ROBERTS, WILLIAM (BILL) E. (17 Oct. 1914-18 Nov. 1978) spent his entire working life in the art department of the CLEVELAND PRESS, culminating in a 16-year reign as the paper's editorial cartoonist. A native Clevelander, he joined the Press upon graduation from WEST HIGH SCHOOL in 1932, pursuing art lessons at night at the JOHN HUNTINGTON POLYTECHNIC INSTITUTE, where his instructors included PAUL TRAVIS and WILLARD COMBES.

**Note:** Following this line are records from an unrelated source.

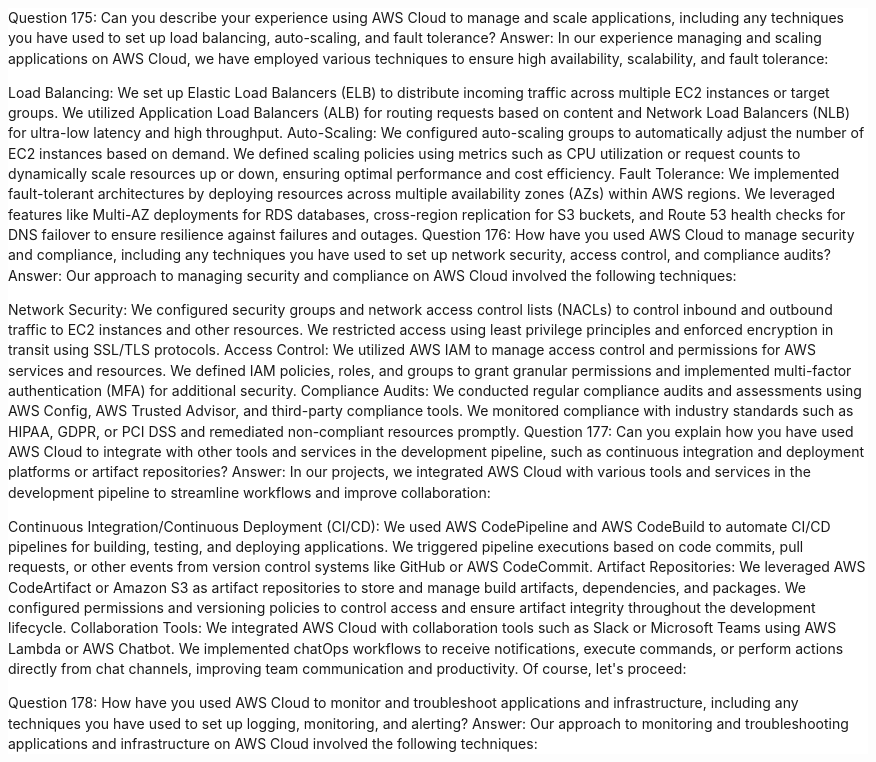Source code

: Question 175: Can you describe your experience using AWS Cloud to manage and scale applications, including any techniques you have used to set up load balancing, auto-scaling, and fault tolerance?
Answer:
In our experience managing and scaling applications on AWS Cloud, we have employed various techniques to ensure high availability, scalability, and fault tolerance:

Load Balancing: We set up Elastic Load Balancers (ELB) to distribute incoming traffic across multiple EC2 instances or target groups. We utilized Application Load Balancers (ALB) for routing requests based on content and Network Load Balancers (NLB) for ultra-low latency and high throughput.
Auto-Scaling: We configured auto-scaling groups to automatically adjust the number of EC2 instances based on demand. We defined scaling policies using metrics such as CPU utilization or request counts to dynamically scale resources up or down, ensuring optimal performance and cost efficiency.
Fault Tolerance: We implemented fault-tolerant architectures by deploying resources across multiple availability zones (AZs) within AWS regions. We leveraged features like Multi-AZ deployments for RDS databases, cross-region replication for S3 buckets, and Route 53 health checks for DNS failover to ensure resilience against failures and outages.
Question 176: How have you used AWS Cloud to manage security and compliance, including any techniques you have used to set up network security, access control, and compliance audits?
Answer:
Our approach to managing security and compliance on AWS Cloud involved the following techniques:

Network Security: We configured security groups and network access control lists (NACLs) to control inbound and outbound traffic to EC2 instances and other resources. We restricted access using least privilege principles and enforced encryption in transit using SSL/TLS protocols.
Access Control: We utilized AWS IAM to manage access control and permissions for AWS services and resources. We defined IAM policies, roles, and groups to grant granular permissions and implemented multi-factor authentication (MFA) for additional security.
Compliance Audits: We conducted regular compliance audits and assessments using AWS Config, AWS Trusted Advisor, and third-party compliance tools. We monitored compliance with industry standards such as HIPAA, GDPR, or PCI DSS and remediated non-compliant resources promptly.
Question 177: Can you explain how you have used AWS Cloud to integrate with other tools and services in the development pipeline, such as continuous integration and deployment platforms or artifact repositories?
Answer:
In our projects, we integrated AWS Cloud with various tools and services in the development pipeline to streamline workflows and improve collaboration:

Continuous Integration/Continuous Deployment (CI/CD): We used AWS CodePipeline and AWS CodeBuild to automate CI/CD pipelines for building, testing, and deploying applications. We triggered pipeline executions based on code commits, pull requests, or other events from version control systems like GitHub or AWS CodeCommit.
Artifact Repositories: We leveraged AWS CodeArtifact or Amazon S3 as artifact repositories to store and manage build artifacts, dependencies, and packages. We configured permissions and versioning policies to control access and ensure artifact integrity throughout the development lifecycle.
Collaboration Tools: We integrated AWS Cloud with collaboration tools such as Slack or Microsoft Teams using AWS Lambda or AWS Chatbot. We implemented chatOps workflows to receive notifications, execute commands, or perform actions directly from chat channels, improving team communication and productivity.
Of course, let's proceed:

Question 178: How have you used AWS Cloud to monitor and troubleshoot applications and infrastructure, including any techniques you have used to set up logging, monitoring, and alerting?
Answer:
Our approach to monitoring and troubleshooting applications and infrastructure on AWS Cloud involved the following techniques:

Much of his early work on the Press was done for the sports page, but he attracted general notice for the creation of the "Week's Wash," a humorous cartoon review of local and national news which appeared at the bottom of the front page every Saturday from 1948-62. Memorable characters invented by Roberts for the series included hockey fan Julius P. Bodychec, chuckhole expert Foxhole Freddy, and members of the Jolly Set from Cleveland's nightlife strip along SHORT VINCENT Ave. Roberts himself executed a 70' mural for Kornman's Restaurant on Short Vincent, as well as other murals for Cavoli's Restaurant and the Artists and Writers Club. He was appointed editorial-page cartoonist for the Press succeeding Combes in 1962. For several summers he sat in for cartoonist Gene Bassett in the Scripps-Howard Washington bureau, from where his work was syndicated nationally. President Lyndon Johnson requested 5 of Roberts' originals during the summer of 1965. Locally, Roberts won numerous "Best Cartoon" awards from the CLEVELAND NEWSPAPER GUILD and the PRESS CLUB OF CLEVELAND.
Married since 1938 to the former Marguerite MacGillis, he was survived by her and their 7 children.
William Roberts Collection, WRHS.
Feingold, Rachel G. (ed.). Provocative Pens: Four Cleveland Cartoonists, 1900-1975 (1992).